Amidst the threats lie opportunities – food businesses are in prime position to deliver solutions that counter climate change and inequality. Those demonstrating positive action will win shopper and investor trust. Integrating aspects such as deforestation, labour rights and healthy products into their ESG programme will place them ahead of their competitors and ready for legislation changes.
Race against time
Brands need to act with urgency and good intent. The speed of climate change and its catastrophic effects (such as extreme wildfires and floods) are physical reminders that business must move quicker. Winning brands are already leading change and committing to ESG agendas.
Immediate and bold action is needed from the corporate sector if we are to rapidly reduce greenhouse gas emissions by 2030 in line with the Paris Agreement, and attempt to limit global temperature rise to no more than 1.5°C. COP15, the biodiversity summit will add additional goals.
COP26 focussed attention on reducing greenhouse gases (GHG) – but it is not universally acted on. In a global survey of CEOs, only 22% of their companies have set net zero targets. The good news is that 22 leading food and agriculture companies worth $550bn (the G7 pledge) have formally committed to improving their environmental, social and nutritional impact.

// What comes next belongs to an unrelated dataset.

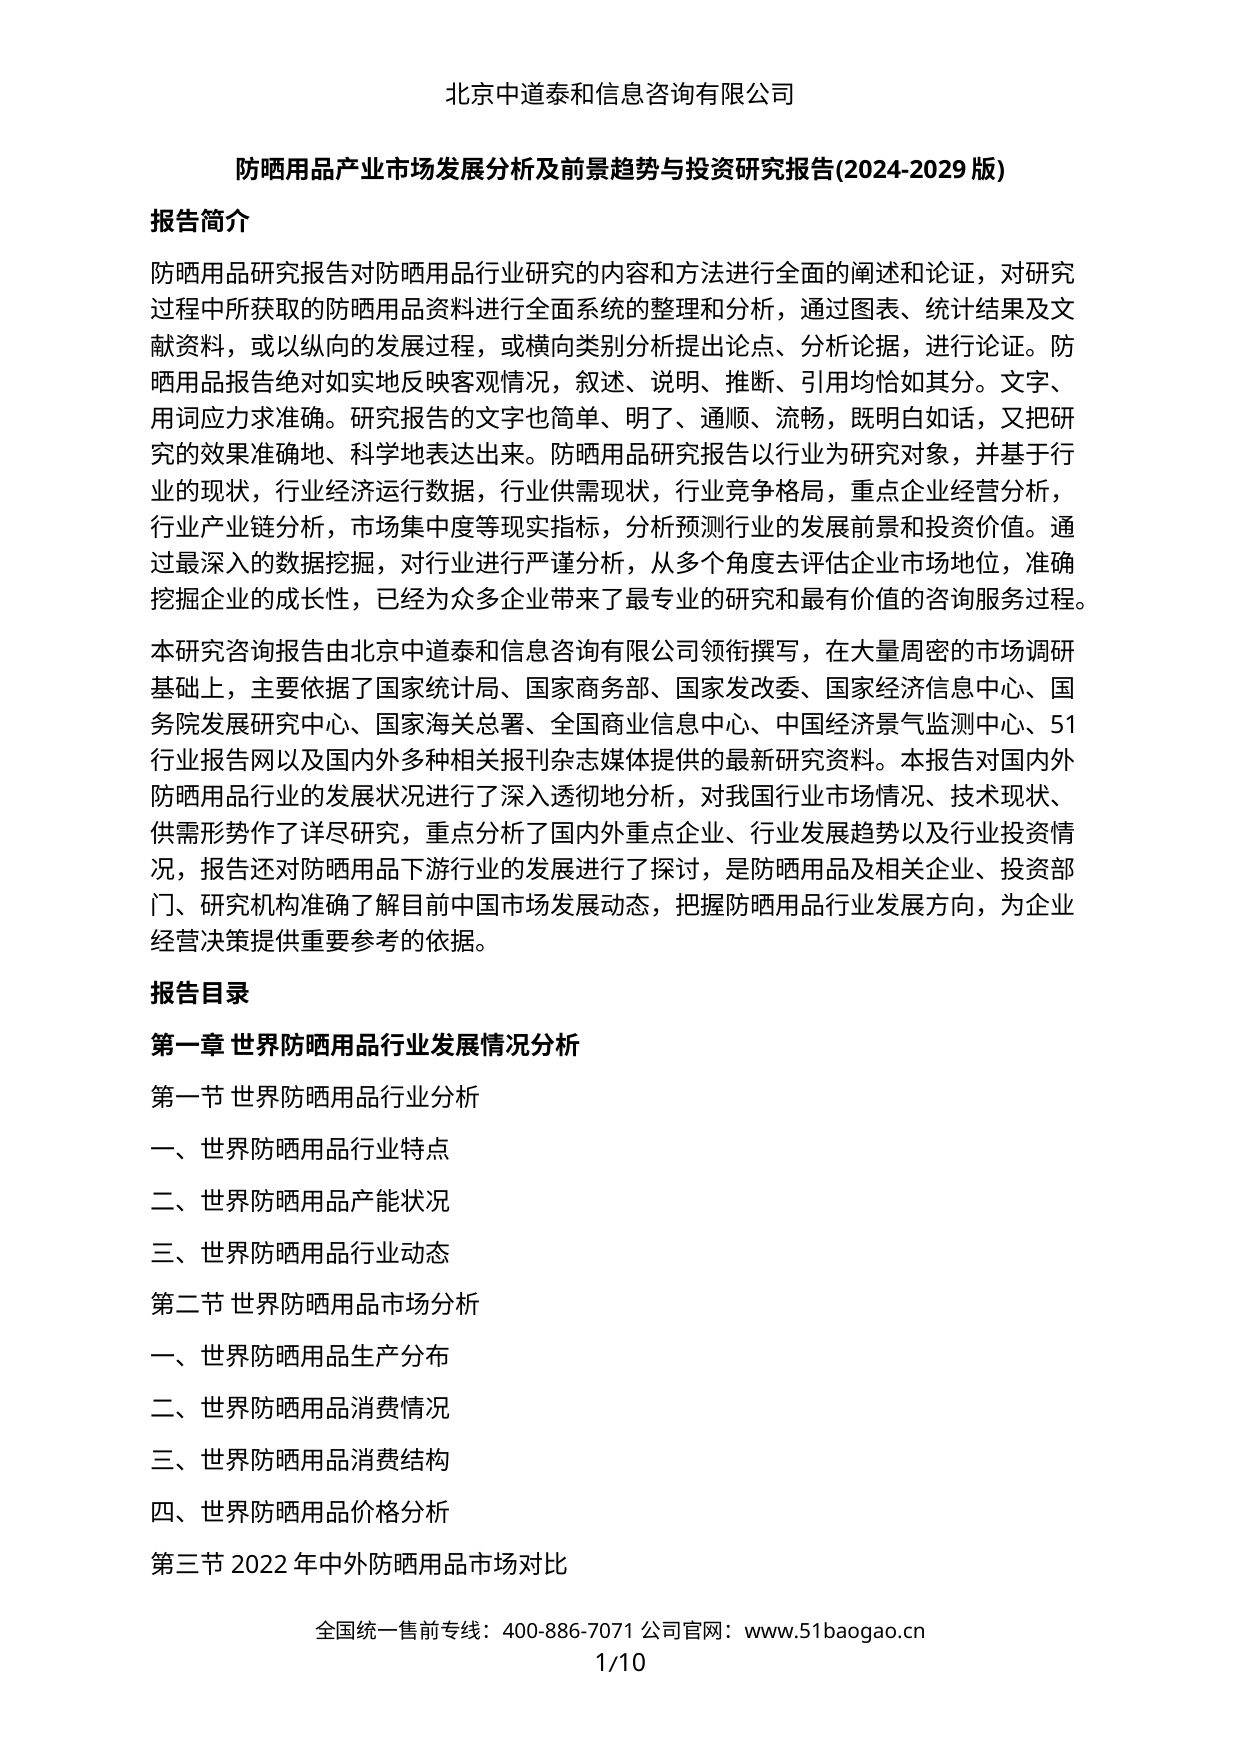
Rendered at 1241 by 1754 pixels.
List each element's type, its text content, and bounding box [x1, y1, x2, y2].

COP15 will raise expectations on businesses to minimise their impact on nature and restore it; sourcing from farmers who use regenerative techniques will restore the land and mitigate the effects of extreme weather. They will be more resilient to the effects of climate change and more attractive to investors who want to avoid having stranded assets. As we look to feed the growing population, we must increase productivity whilst reducing environmental impact with sustainable produce.
Speed, innovation and finance are three elements that business excels at – harnessing these qualities is the key to achieving these goals.

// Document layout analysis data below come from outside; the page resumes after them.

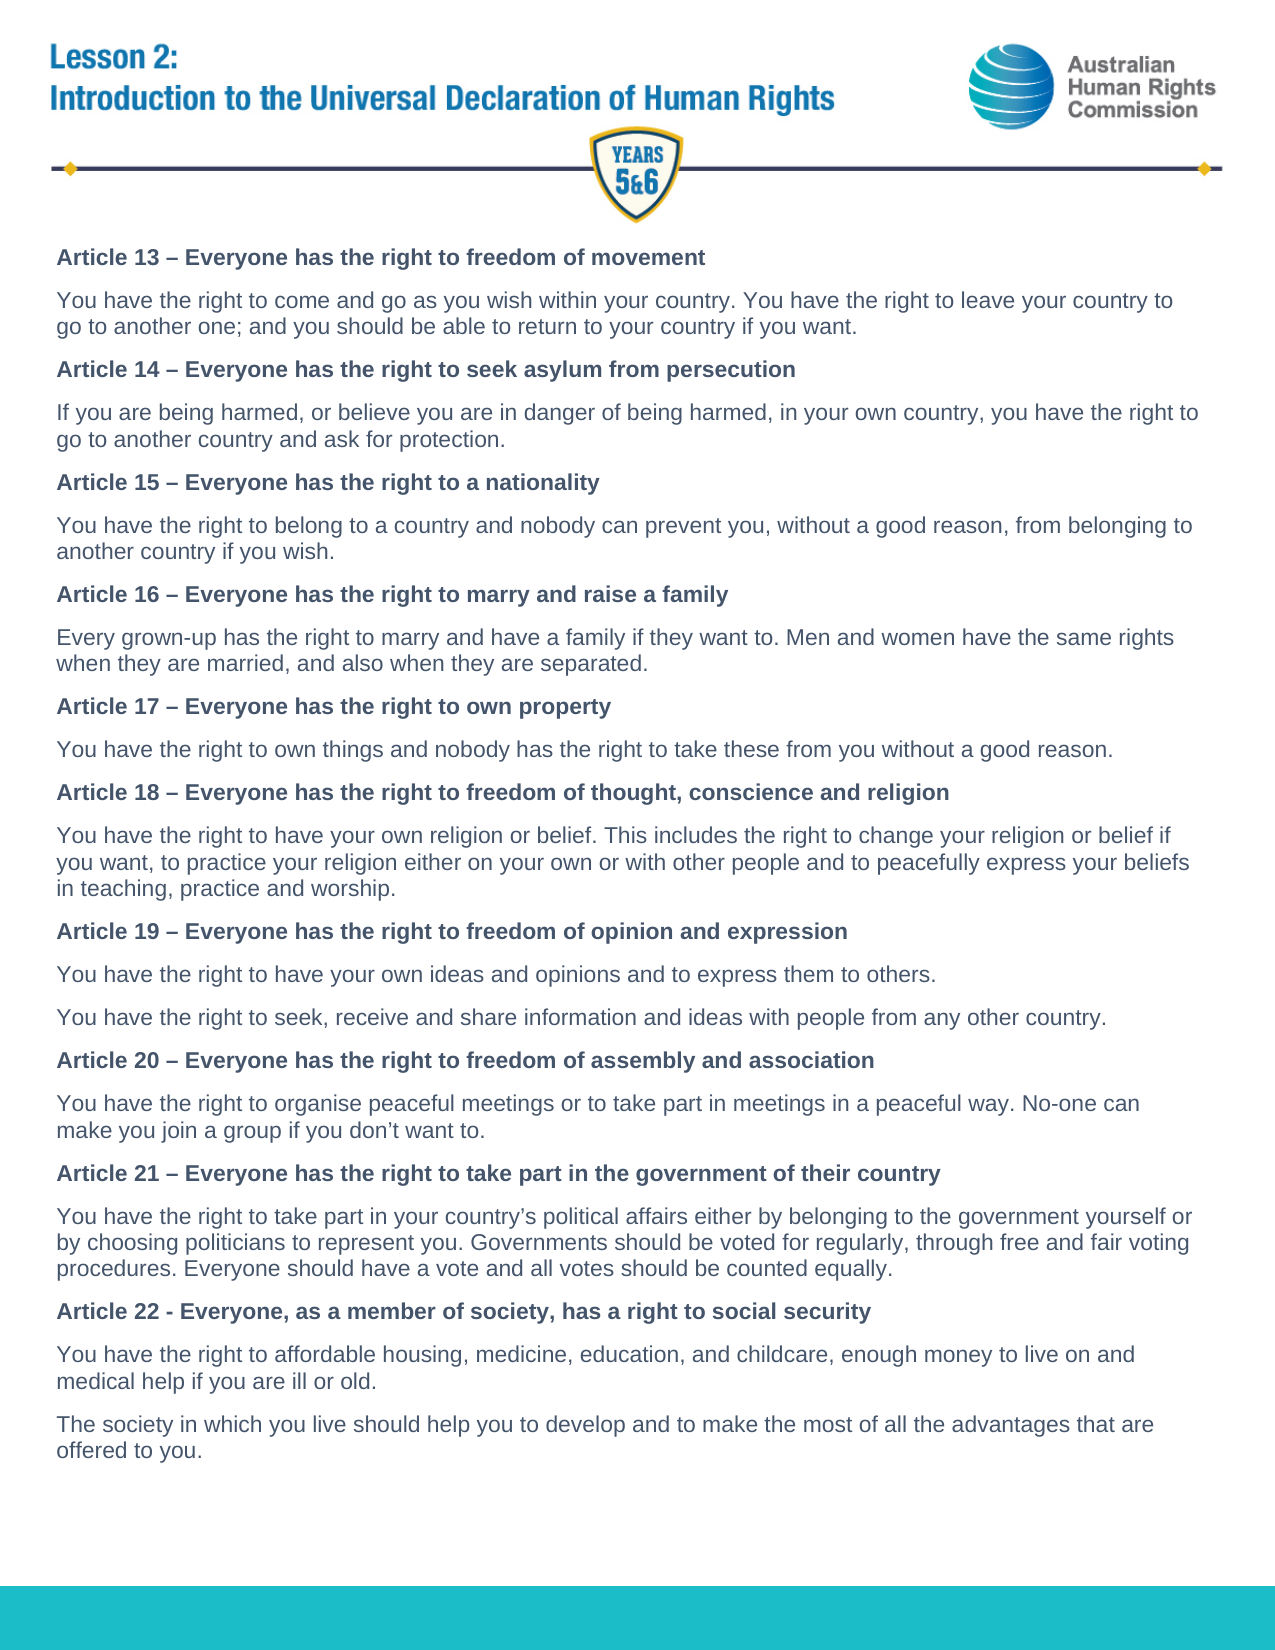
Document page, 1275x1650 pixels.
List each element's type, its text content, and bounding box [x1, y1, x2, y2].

text You have the right to belong to a country and nobody can prevent you, without a good reason, from belonging to another country if you wish. [56, 512, 1200, 564]
text The society in which you live should help you to develop and to make the most of all the advantages that are offered to you. [56, 1411, 1200, 1463]
picture [0, 0, 1275, 230]
text Article 22 - Everyone, as a member of society, has a right to social security [56, 1298, 1200, 1325]
text Article 16 – Everyone has the right to marry and raise a family [56, 581, 1200, 607]
picture [0, 1586, 1275, 1650]
text If you are being harmed, or believe you are in danger of being harmed, in your own country, you have the right to go to another country and ask for protection. [56, 399, 1200, 452]
text Every grown-up has the right to marry and have a family if they want to. Men and women have the same rights when they are married, and also when they are separated. [56, 624, 1200, 677]
text You have the right to organise peaceful meetings or to take part in meetings in a peaceful way. No-one can make you join a group if you don’t want to. [56, 1090, 1200, 1143]
text You have the right to come and go as you wish within your country. You have the right to leave your country to go to another one; and you should be able to return to your country if you want. [56, 287, 1200, 339]
text Article 15 – Everyone has the right to a nationality [56, 468, 1200, 495]
text You have the right to seek, receive and share information and ideas with people from any other country. [56, 1004, 1200, 1031]
text You have the right to take part in your country’s political affairs either by belonging to the government yourself or by choosing politicians to represent you. Governments should be voted for regularly, through free and fair voting procedures. Everyone should have a vote and all votes should be counted equally. [56, 1203, 1200, 1282]
text You have the right to have your own religion or belief. This includes the right to change your religion or belief if you want, to practice your religion either on your own or with other people and to peacefully express your beliefs in teaching, practice and worship. [56, 822, 1200, 901]
text Article 17 – Everyone has the right to own property [56, 693, 1200, 720]
text Article 21 – Everyone has the right to take part in the government of their country [56, 1159, 1200, 1186]
text Article 13 – Everyone has the right to freedom of movement [56, 244, 1200, 270]
text Article 18 – Everyone has the right to freedom of thought, conscience and religion [56, 779, 1200, 806]
text Article 14 – Everyone has the right to seek asylum from persecution [56, 356, 1200, 382]
text Article 20 – Everyone has the right to freedom of assembly and association [56, 1047, 1200, 1073]
text You have the right to own things and nobody has the right to take these from you without a good reason. [56, 736, 1200, 763]
text You have the right to affordable housing, medicine, education, and childcare, enough money to live on and medical help if you are ill or old. [56, 1341, 1200, 1394]
text Article 19 – Everyone has the right to freedom of opinion and expression [56, 918, 1200, 944]
text You have the right to have your own ideas and opinions and to express them to others. [56, 961, 1200, 987]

How can brands make an ESG plan?
The huge potential of fast-moving consumer goods (FMCG) to lead change excites us at Prof. Consulting Group, as they can cut GHG emissions, draw down carbon dioxide and create equality. We want to help brands maximise their impact and attract investment by prioritising their actions at scale.
For businesses who have struggled to navigate investor, customer and regulatory requirements – especially brands with multiple facets and complex ESG issues – our advice is to:
Companies not currently reporting their ESG progress will inevitably be part of someone else’s value chain and will have their part to play in reaching global goals. Many will contribute to the Scope 3 impact of a brand’s value chain, so they can prepare for their customer’s future query, and be ahead in negotiations where supply criteria will eventually include ESG factors.
Successful brands integrate ESG into their strategy so that it becomes business as usual. And as ESG is becoming the smarter way to do business, the question is rapidly changing from “can I afford to have an ESG agenda within my business?” to “can I afford not to have an ESG strategy?”